Pour Washington, les Forces Démocratiques Syriennes (FDS) sont les seules forces à pouvoir faire tomber Raqqa.
(Photo : Reuters)
Toutes les parties impliquées d’une manière ou d’une autre dans la guerre syrienne se préparent pour l’assaut final qui devrait marquer la reprise de Raqqa, considérée comme la «
capitale » de l’Etat Islamique (EI) en Syrie et avant-dernier bastion de ce groupe avec Deir Ezzor. Une reprise, qui, si elle a lieu, sonnerait le glas de l’EI, également en déroute en Iraq (voir encadré).

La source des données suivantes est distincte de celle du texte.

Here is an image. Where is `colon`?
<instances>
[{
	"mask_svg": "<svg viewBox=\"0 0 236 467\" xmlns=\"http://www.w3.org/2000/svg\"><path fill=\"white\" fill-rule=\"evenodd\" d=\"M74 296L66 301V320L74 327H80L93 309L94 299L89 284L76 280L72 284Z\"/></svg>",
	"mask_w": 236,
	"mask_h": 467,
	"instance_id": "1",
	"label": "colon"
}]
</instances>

Or, la bataille de Raqqa, et surtout ses conséquences, ne s’annoncent pas si simples que cela. Non pas à cause de la force de Daech ou de l’éventuelle résistance que le groupe terroriste y mènera, mais à cause de la multitude d’acteurs impliqués dans cette bataille. Des acteurs aux objectifs et aux intérêts différents, parfois opposés. En effet, Raqqa est l’objet de convoitises de forces rivales : il y a les Forces Démocratiques Syriennes (FDS), actives sur le sol puisqu’elles ne sont désormais plus qu’à 8 km au nord-est de Raqqa. Mais il y a aussi des rebelles syriens appuyés par Ankara, les Kurdes appuyés par Washington, et l’armée syrienne soutenue par Moscou qui veulent aussi conquérir la ville. Et, entre ces acteurs, ce n’est pas l’entente qui règne : les FDS dénoncent la Turquie comme une « force d’occupation qui ne peut être autorisée à occuper plus de territoires syriens », alors qu’Ankara, qui veut absolument faire partie du jeu, et qui cherche coûte que coûte à empêcher l’émergence d’une entité kurde à ses frontières, soupçonne les FDS, dont font partie les Unités de protection du peuple (YPG, milices kurdes), de liens étroits avec le Parti des travailleurs du Kurdistan (PKK, organisation que la Turquie considère comme terroriste). De leur côté, les militaires américains estiment que les FDS sont les seules à pouvoir faire tomber rapidement la « capitale » des djihadistes.
Washington s’active
Face à ce dilemme, l’insistance de la Turquie pour participer à l’offensive sur Raqqa n’a toujours pas trouvé de réponse claire à Washington, pour qui la lutte contre Daech est la priorité des priorités, au point de risquer une politique aux contours peu clairs et aux aléas graves. La seule chose qui est aujourd’hui sûre, c’est que le président américain, Donald Trump, qui a promis d’éradiquer l’EI, pousse les feux en Syrie.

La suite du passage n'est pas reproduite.